◆ WHAT YOU ARE ASKED TO DO ◆
Turn the paragraph of the song article that begins "\"Here We Go Again\" is a song by American singer-songwriter Governor" into a short bulleted list that keeps its main facts.

◆ SOURCE TEXT ◆
▼

Single by Governor featuring 50 Cent

from the album A Touch of Magic
- Released: December 27, 2010
- Recorded: 2010
- Genre: R&B; hip hop;
- Length: 3:37
- Label: G-Note; G-Unit;
- Songwriter(s): Governor Washington; Curtis Jackson;

Governor singles chronology
| "Do You Think About Me" (2010) | "Here We Go Again" (2010) |  |

50 Cent singles chronology
| "No Dejemos Que se Apague" (2010) | "Here We Go Again" (2010) | "Buzzin'" (2011) |

= Here We Go Again (Governor song) =

"Here We Go Again" is a song by American singer-songwriter Governor, released as the first single from his third album, A Touch of Magic. The song features vocals from American rapper 50 Cent, who at the time was the head of the label Governor was signed to. The song was released for digital download on Amazon on December 27, 2010 and iTunes on December 29, 2010. The song was released to radio in the last week of January 2011.

▲

◆ RAW DATA ◆
▼

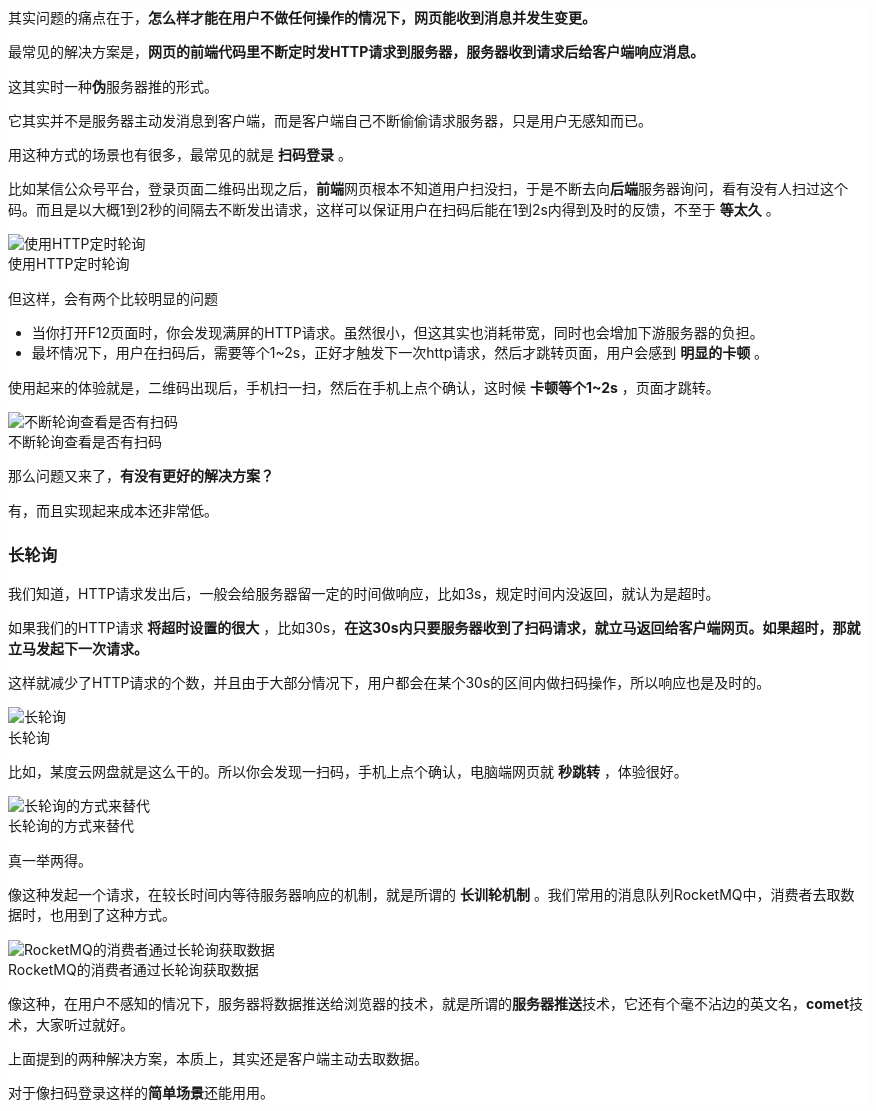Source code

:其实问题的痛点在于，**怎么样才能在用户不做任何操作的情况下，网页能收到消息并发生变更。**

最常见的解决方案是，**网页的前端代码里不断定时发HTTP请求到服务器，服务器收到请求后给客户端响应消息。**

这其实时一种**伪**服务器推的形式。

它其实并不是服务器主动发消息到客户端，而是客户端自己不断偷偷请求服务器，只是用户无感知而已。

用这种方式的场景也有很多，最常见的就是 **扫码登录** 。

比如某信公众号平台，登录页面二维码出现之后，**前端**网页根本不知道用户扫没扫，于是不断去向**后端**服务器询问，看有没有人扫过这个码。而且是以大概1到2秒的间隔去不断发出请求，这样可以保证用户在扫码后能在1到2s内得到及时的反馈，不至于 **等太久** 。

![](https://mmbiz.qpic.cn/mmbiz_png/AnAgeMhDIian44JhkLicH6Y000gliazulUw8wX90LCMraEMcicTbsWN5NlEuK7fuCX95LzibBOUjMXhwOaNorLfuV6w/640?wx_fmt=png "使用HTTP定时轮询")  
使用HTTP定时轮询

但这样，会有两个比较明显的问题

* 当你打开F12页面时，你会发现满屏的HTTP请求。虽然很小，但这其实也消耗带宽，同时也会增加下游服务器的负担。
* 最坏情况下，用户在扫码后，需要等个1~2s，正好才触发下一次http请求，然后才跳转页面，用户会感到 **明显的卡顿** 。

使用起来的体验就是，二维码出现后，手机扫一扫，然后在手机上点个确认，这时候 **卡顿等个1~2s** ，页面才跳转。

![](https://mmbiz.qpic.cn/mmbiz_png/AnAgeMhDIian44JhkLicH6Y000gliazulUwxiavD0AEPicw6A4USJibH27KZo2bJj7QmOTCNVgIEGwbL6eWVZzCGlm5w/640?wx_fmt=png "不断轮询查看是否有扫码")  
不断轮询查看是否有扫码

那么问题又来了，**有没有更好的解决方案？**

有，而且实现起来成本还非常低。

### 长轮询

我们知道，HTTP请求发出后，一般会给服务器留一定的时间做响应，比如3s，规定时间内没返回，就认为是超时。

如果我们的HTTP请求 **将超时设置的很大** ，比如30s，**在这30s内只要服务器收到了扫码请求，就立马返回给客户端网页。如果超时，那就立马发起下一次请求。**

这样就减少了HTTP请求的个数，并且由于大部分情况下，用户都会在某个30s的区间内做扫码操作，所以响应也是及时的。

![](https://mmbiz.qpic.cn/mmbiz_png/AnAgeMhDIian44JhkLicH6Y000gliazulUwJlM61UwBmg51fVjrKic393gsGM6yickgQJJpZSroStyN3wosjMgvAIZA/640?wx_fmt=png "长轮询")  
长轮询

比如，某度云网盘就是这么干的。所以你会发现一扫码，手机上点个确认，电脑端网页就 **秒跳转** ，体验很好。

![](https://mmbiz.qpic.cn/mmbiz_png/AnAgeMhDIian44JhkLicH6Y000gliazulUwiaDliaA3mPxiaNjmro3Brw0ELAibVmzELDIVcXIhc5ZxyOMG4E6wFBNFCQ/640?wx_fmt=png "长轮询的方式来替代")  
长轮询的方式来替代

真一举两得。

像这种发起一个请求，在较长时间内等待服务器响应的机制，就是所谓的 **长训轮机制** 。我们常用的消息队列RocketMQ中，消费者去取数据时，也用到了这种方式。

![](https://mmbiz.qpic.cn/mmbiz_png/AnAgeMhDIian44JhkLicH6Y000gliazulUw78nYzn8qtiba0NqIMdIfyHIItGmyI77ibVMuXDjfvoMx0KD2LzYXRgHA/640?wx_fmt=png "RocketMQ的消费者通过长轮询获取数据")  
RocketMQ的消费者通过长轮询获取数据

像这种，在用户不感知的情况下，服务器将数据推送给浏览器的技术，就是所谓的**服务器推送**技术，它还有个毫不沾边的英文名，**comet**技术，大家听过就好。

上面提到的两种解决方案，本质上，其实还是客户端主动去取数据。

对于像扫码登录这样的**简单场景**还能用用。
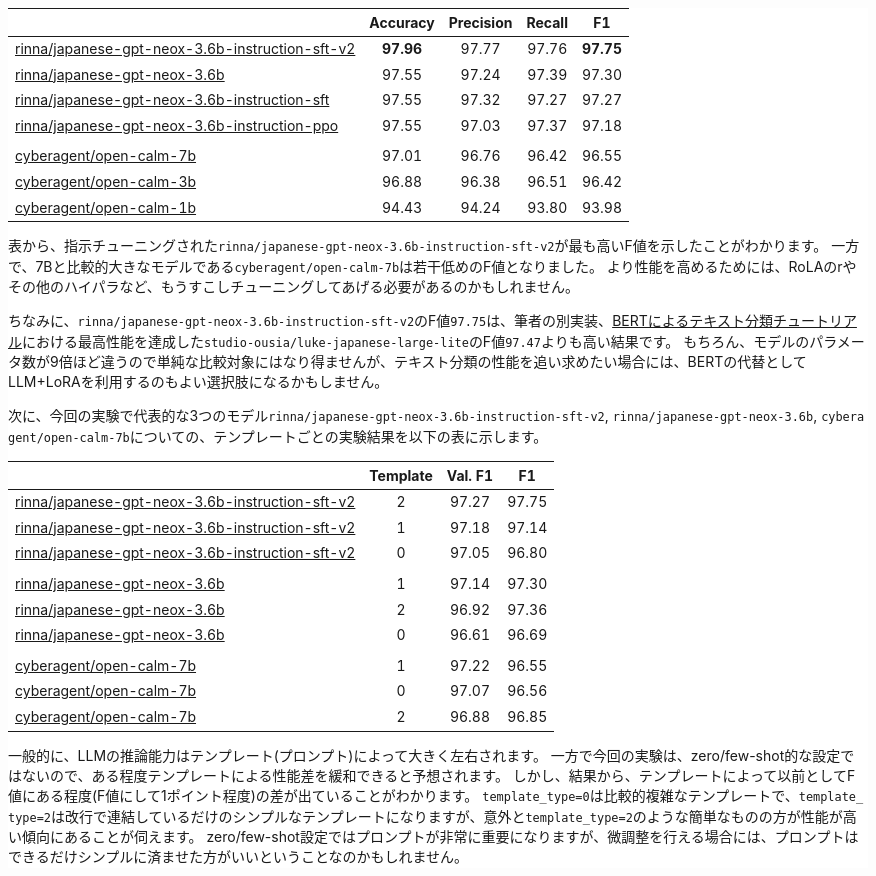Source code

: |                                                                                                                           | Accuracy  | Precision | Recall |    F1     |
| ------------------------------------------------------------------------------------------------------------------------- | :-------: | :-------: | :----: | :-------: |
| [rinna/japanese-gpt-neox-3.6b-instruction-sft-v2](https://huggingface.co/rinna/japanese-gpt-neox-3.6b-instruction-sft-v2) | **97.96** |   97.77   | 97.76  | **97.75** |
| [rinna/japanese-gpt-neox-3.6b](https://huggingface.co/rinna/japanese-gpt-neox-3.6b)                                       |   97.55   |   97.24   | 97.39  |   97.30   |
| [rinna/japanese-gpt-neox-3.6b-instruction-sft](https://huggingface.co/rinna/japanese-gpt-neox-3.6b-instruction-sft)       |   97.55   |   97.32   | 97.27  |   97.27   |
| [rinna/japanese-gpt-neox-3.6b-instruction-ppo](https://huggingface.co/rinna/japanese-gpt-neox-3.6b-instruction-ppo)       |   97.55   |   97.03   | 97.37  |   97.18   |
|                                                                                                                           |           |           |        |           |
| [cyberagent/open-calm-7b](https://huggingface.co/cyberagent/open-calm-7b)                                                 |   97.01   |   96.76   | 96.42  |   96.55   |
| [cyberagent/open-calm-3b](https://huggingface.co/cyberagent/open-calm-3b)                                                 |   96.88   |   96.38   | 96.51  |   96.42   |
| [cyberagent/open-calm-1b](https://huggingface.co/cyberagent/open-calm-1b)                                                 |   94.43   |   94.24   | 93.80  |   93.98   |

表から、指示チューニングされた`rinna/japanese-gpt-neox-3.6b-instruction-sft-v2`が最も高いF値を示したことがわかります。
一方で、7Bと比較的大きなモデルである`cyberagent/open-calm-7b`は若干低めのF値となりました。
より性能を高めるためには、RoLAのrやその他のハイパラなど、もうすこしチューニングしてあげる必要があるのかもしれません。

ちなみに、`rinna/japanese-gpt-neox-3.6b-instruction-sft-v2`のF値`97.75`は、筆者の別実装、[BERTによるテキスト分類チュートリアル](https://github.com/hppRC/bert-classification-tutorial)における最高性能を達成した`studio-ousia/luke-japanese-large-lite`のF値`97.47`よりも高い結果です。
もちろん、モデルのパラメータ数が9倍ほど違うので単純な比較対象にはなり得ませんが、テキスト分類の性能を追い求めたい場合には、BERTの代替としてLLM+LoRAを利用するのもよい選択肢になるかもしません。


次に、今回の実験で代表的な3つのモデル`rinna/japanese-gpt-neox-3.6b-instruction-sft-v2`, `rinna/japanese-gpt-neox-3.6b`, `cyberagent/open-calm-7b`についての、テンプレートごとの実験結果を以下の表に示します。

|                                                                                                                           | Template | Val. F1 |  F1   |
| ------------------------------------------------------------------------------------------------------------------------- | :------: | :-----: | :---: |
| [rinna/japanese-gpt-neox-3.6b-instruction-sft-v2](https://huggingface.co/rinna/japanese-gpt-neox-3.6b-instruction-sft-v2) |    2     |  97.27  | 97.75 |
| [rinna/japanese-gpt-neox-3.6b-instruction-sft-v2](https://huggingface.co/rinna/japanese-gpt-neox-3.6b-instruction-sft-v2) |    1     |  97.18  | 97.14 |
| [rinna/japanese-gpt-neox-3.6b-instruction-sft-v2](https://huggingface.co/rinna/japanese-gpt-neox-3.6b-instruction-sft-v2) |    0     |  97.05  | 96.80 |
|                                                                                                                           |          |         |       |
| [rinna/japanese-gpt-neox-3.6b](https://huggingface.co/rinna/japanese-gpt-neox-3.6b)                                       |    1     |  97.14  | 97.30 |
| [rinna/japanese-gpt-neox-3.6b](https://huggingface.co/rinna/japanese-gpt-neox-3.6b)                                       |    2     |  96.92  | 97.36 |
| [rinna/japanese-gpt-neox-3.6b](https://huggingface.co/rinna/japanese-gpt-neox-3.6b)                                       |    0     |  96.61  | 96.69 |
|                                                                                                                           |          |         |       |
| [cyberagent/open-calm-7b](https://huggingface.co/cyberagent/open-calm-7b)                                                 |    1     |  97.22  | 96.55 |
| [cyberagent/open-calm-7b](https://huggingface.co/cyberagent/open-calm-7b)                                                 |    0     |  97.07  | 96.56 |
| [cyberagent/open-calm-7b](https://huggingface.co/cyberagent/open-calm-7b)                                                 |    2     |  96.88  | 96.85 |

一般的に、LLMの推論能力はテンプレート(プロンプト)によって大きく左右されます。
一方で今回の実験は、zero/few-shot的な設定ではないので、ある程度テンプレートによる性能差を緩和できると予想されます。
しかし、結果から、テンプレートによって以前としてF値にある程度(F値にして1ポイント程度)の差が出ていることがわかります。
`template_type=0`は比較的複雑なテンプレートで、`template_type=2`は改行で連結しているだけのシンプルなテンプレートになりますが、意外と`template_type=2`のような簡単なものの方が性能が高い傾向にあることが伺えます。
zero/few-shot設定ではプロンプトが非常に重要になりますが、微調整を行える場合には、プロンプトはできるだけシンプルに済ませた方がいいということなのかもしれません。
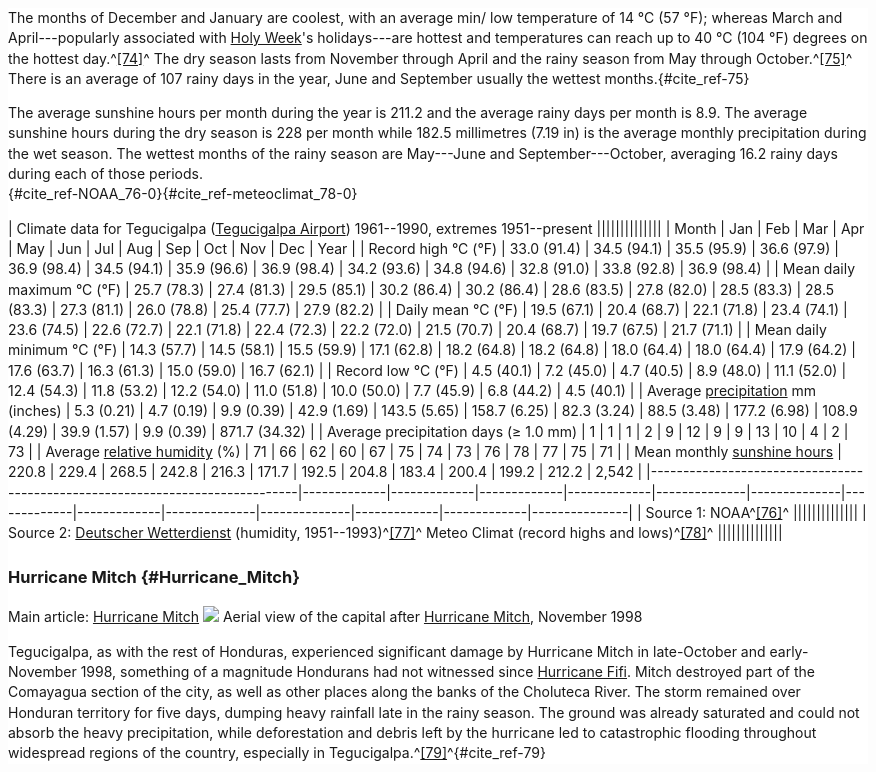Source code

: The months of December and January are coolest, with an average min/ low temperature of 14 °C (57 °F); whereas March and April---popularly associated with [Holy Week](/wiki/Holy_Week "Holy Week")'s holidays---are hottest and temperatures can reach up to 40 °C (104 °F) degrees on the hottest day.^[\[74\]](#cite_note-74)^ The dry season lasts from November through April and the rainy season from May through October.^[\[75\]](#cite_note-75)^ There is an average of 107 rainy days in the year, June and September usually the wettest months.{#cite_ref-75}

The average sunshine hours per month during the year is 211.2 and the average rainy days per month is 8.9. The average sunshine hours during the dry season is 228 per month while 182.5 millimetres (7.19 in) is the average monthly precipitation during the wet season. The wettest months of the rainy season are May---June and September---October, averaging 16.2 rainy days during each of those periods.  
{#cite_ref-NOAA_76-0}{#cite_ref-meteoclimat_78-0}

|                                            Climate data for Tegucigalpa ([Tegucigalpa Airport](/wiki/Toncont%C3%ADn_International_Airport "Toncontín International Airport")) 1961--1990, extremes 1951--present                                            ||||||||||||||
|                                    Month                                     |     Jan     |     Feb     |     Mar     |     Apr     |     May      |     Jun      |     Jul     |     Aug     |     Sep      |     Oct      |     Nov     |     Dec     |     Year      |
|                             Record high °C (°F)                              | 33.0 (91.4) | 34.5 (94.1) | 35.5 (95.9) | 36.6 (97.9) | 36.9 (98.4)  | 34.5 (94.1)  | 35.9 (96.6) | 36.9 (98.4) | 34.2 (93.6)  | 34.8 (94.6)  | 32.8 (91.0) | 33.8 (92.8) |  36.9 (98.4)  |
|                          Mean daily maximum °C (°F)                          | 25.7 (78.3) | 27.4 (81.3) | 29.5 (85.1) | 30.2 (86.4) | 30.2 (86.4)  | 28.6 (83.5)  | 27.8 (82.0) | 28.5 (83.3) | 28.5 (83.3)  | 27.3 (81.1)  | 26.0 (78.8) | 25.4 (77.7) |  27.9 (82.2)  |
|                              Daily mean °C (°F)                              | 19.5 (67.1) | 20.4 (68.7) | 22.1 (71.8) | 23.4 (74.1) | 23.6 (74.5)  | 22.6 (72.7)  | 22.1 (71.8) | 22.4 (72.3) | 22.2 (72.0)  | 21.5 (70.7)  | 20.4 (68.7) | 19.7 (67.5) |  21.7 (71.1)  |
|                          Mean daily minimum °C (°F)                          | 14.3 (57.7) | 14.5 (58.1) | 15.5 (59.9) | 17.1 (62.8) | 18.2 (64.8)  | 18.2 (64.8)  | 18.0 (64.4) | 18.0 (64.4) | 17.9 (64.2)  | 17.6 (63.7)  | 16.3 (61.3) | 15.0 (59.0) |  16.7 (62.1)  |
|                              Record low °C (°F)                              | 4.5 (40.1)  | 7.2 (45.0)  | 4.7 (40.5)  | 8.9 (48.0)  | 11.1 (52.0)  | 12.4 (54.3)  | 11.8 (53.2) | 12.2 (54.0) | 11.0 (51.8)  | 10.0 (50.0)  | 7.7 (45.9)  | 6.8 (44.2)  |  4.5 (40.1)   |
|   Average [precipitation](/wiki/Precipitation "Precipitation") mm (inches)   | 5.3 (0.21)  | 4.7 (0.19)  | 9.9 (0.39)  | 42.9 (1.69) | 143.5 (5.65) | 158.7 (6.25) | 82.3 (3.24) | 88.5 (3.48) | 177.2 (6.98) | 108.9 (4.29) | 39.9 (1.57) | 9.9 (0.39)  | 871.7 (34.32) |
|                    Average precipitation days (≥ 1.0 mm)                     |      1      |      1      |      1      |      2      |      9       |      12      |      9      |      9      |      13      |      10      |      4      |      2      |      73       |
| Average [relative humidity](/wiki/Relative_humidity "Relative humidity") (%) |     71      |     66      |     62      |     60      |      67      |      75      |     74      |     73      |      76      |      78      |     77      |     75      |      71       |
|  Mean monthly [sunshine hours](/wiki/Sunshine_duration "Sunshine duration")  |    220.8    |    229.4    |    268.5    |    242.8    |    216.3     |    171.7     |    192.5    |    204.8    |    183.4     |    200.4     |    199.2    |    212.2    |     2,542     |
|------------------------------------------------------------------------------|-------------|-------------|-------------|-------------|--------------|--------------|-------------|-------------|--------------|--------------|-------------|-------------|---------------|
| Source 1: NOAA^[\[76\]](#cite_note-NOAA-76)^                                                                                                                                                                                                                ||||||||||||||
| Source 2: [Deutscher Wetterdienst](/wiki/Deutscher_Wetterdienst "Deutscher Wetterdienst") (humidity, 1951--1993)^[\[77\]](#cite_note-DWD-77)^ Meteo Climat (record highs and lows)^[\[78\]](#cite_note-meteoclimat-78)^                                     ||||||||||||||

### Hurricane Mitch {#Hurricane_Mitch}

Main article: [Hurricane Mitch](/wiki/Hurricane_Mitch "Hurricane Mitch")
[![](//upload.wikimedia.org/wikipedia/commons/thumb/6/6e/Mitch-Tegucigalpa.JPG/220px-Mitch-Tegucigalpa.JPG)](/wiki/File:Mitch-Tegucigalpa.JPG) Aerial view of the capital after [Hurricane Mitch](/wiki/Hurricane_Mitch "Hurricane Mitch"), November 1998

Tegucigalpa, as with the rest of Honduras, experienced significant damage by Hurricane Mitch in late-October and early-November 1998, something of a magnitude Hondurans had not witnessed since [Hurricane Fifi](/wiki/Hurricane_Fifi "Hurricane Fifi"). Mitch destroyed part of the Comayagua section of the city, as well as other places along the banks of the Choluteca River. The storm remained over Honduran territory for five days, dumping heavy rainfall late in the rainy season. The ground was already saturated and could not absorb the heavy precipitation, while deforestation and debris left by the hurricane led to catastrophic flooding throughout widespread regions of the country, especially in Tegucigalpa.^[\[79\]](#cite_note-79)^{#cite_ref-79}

▲

◆ SOLVED EXERCISE ◆
- Song by American singer-songwriter Governor; first single from his third album, A Touch of Magic
- Features vocals from American rapper 50 Cent, then head of the label Governor was signed to
- Released for digital download on Amazon on December 27, 2010, and on iTunes on December 29, 2010
- Released to radio in the last week of January 2011